Llamaron a la puerta. Fui abrir. Se trataba de un hombre con el rostro hinchado. Uno de los dos ojos apenas era una raya roja, una ranura, y el otro permanecía completamente enterrado en una masa de carne entre amarillenta y morada que se prolongaba hacia arriba, hacia la frente, donde se transformaba en una especie de bolsa llena de sangre a punto de reventar. Me dijo que estaba muerto.
-Mi coche -añadió- ha chocado de frente con el que conducía una mujer que también ha debido de morir. La culpa ha sido mía.
Le franqueé la entrada y nos dirigimos al salón, donde la televisión continuaba encendida, como siempre a la hora de la siesta. Nos sentamos en el sofá y en ese mismo instante desperté. Estaban dado la noticia de un accidente en el que habían estado implicados dos automóviles cuyos conductores (un hombre y una mujer fallecieron en el acto). Comprendí que había incorporado al sueño la noticia que estaban dando en la tele y que había escuchado entre sueños. Pero miré adonde se había sentado el muerto y continuaba allí, aunque solo yo lo veía: mi mujer, que también permanecía atenta a las noticias, no.
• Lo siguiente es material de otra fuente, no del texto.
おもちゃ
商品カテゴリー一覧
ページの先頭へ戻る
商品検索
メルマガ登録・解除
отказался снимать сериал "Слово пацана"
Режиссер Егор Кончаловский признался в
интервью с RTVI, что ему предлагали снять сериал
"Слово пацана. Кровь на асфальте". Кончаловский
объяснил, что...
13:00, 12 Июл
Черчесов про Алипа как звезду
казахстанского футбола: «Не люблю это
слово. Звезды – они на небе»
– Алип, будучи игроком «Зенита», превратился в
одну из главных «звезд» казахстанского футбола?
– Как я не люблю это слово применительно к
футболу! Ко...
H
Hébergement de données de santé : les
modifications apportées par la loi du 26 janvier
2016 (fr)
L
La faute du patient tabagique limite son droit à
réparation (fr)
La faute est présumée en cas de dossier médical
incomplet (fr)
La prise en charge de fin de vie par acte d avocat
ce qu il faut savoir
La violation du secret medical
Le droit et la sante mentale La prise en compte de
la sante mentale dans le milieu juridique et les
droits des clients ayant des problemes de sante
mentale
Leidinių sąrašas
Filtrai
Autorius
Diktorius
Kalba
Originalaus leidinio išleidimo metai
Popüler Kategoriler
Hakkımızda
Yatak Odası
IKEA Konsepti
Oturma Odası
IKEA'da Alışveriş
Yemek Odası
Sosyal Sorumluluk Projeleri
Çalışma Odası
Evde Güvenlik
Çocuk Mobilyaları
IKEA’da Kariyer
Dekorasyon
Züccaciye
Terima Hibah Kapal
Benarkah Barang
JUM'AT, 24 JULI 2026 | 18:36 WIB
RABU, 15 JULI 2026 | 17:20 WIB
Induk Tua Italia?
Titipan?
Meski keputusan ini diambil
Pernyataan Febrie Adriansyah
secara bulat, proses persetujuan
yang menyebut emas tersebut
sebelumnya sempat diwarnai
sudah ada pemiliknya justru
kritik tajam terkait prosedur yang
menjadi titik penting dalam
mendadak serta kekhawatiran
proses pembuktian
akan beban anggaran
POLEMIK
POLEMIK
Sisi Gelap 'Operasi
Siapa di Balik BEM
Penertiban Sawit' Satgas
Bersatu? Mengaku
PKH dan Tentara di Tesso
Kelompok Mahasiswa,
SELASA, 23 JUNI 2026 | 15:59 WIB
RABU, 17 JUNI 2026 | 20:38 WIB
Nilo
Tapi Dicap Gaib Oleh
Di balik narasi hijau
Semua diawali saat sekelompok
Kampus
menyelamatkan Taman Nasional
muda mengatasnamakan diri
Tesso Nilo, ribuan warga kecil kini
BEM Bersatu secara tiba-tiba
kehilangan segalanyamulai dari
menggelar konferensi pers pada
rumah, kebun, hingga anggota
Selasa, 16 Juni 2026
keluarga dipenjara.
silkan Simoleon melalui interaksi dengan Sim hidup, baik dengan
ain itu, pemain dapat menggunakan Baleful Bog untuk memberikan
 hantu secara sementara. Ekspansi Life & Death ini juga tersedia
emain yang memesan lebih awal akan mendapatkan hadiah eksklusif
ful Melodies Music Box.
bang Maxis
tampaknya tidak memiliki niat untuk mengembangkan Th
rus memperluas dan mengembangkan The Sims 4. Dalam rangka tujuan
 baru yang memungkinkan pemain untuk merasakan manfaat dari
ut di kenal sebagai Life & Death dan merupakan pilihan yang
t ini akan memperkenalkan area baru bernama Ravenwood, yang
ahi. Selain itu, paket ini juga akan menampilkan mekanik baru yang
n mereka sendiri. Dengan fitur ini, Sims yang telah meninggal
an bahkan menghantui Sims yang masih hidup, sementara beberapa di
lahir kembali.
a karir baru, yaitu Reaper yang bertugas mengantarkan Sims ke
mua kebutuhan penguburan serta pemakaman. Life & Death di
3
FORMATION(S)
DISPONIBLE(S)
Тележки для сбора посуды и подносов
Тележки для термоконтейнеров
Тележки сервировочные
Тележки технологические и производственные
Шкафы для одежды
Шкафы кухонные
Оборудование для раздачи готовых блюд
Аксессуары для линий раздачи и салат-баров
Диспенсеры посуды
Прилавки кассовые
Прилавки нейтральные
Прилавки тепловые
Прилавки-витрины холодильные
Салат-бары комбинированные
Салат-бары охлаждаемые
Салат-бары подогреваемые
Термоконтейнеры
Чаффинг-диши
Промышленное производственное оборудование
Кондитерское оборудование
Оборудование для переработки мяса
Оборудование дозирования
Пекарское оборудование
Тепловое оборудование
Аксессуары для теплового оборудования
Sugerí telepáticamente al muerto que se fuera a su propia casa, pero me dijo que no se acordaba ni de quién era, ni de dónde venía ni a qué se dedicaba… Me levanté para ir a la cocina a prepararme un café y me siguió. Volví al sofá con la taza en la mano y el cadáver detrás; al gato, que acababa de entrar en el salón, se erizaron los pelos. ¡No sé qué rayos le pasa!, exclamó mi mujer. Cosas suyas, dije yo lanzando al difunto una mirada significativa, como diciéndole: Mira la que has organizado. No sin repugnancia, lo conduje al dormitorio y le registré los bolsillos para ver si averiguaba algo, pero iba indocumentado. Además, y pese a su apariencia, no se trataba, digamos, de un cuerpo sólido, de modo que metías la mano en la chaqueta y le atravesabas el tórax sin darte cuenta. En el registro le toqué varias veces involuntariamente las costillas y el corazón y hasta el tacto de los pulmones me pareció notar en la yema de los dedos.
Se descomponía (sin oler, por fortuna) a velocidades de vértigo. En tres días se había convertido en un montón de despojos que me seguía a todas partes. Al séptimo, barrí sus restos y los metí en una bolsa de la basura que arrojé al cubo de los desechos orgánicos. No he vuelto a ver la tele mientras duermo la siesta.